Jamás, y repito, ¡jamás!, me atrevería a forjar la más minima idea de cómo sus años se fueron cortejando –pausada e intrigantemente– con la vida hasta su deceso; acaecido hace unos cuantos meses. Acaso unos cuantos días. Pero a estas alturas, seamos francos, nadie se sorprenderá de saber que ocasionalmente los rumores se adelantan al cristal con que se envicia el trayecto del disimulo, ¿o sí?... En fin, lo recuerdo vagamente, justo como a aquellas personas que al intentar contarles un chiste, mejor le citas un pasaje de la Biblia… En realidad le traté poco, saludándole un par de ocasiones. Sus manos eran pulcras, tersas, finas, como lijadas con el lomo de algún tomo de cierta enciclopedia descontinuada por los plazos. Y si mal no cruzó aquí las ideas, era Eva la que solía decir que los días eran tan recurrentemente naturales y necesarios como los moscos al aire de verano. Había, pues, que perseguirlos con ira y arrebato hasta enmudecerlos de golpe en medio de un charco de sangre para así poder, cansina e irónicamente, descansar en paz. En realidad, no sé que sentimiento me debería nacer. ¡Pobre del Jonah'!, me gustaría decir, pero quizá haya sido lo mejor para él y los suyos. Era un tipo turbiamente universal. Tan extranjero que casi puedo asegurar que en las aduanas le exigían la credencial para votar.
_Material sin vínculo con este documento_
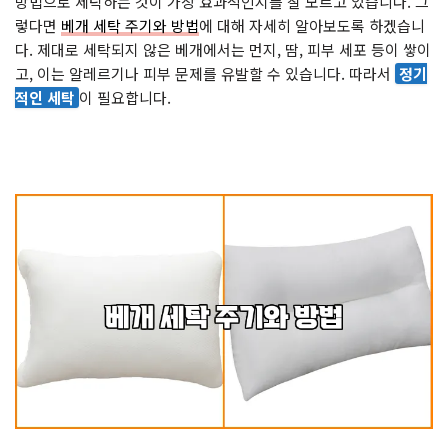
방법으로 세탁하는 것이 가장 효과적인지를 잘 모르고 있습니다. 그
렇다면
베개 세탁 주기와 방법
에 대해 자세히 알아보도록 하겠습니
다. 제대로 세탁되지 않은 베개에서는 먼지, 땀, 피부 세포 등이 쌓이
고, 이는 알레르기나 피부 문제를 유발할 수 있습니다. 따라서
정기
적인 세탁
이 필요합니다.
“¿Qué otra cosa se puede exigir?, ¿qué otra cosa?, compañeros...” recitaba prevenidamente con un brindis Mauro, nuestro improvisado beatnik de cantina nacional, cada que uno de los nuestros alcanzaba la gloriosa oportunidad de emprender ese perenne éxodo mayormente conocido como el descanso eterno, “…si la perplejidad del tiempo no se mide mediante la enrevesada complicación de las almas vivas, sino en razón de evocar las buenas acciones de todos aquellos que siempre nos dejan la comida en la mesa el día de muertos…” Claro está, que ante tan lúgubres y anímicos temas, Kasuo, el flagrante periodista de la casa, no podía permanecer callado. Al respecto, nuestro rebosante y engreído hijo de nipones, siempre expresó que el miedo a morir no era tan efectivo como el temor a saber que algunos de nosotros continuáramos vivos después suyo. Supongo que con el tiempo, y las despedidas de los últimos años, la vida le ha ido cobrando el peaje de sus lagrimas atenuándole el pelo con el preciso tono del material con que fabrican la primera plana.

Es ahora, quizá, que lo conmemoró mejor, que la mente está más clara por los años, que en realidad no recuerdo haberlo visto muchas veces de la mano de una dama. Pero en fin, ya todos sabemos que hay gente que vive como si no hubiera mañana, mientras otros disimulan que el pasado jamás ha sido ejecutado en algún paredón. No podría confirmarlo, no me atrevería, pero el Jonah', también llamado Jonathan Ortega Peñalver, tal vez (quizás) vivó como pocos. A conciencia de que un día había que irse a penar a otro lado, a otra esquina, a otro bar… Que más decir, pues, de un hombre cuyas últimas palabras, se rumora, fueron las siguientes: “El corazón siempre será pequeño comparado con las dunas que han de ir demarcando la ribera de nuestro perfil, amigos míos. Así que a mi, tan sólo dejadme descansar. Es obvio que algunos partiremos sin siquiera poder asumir el rol de un espejismo.”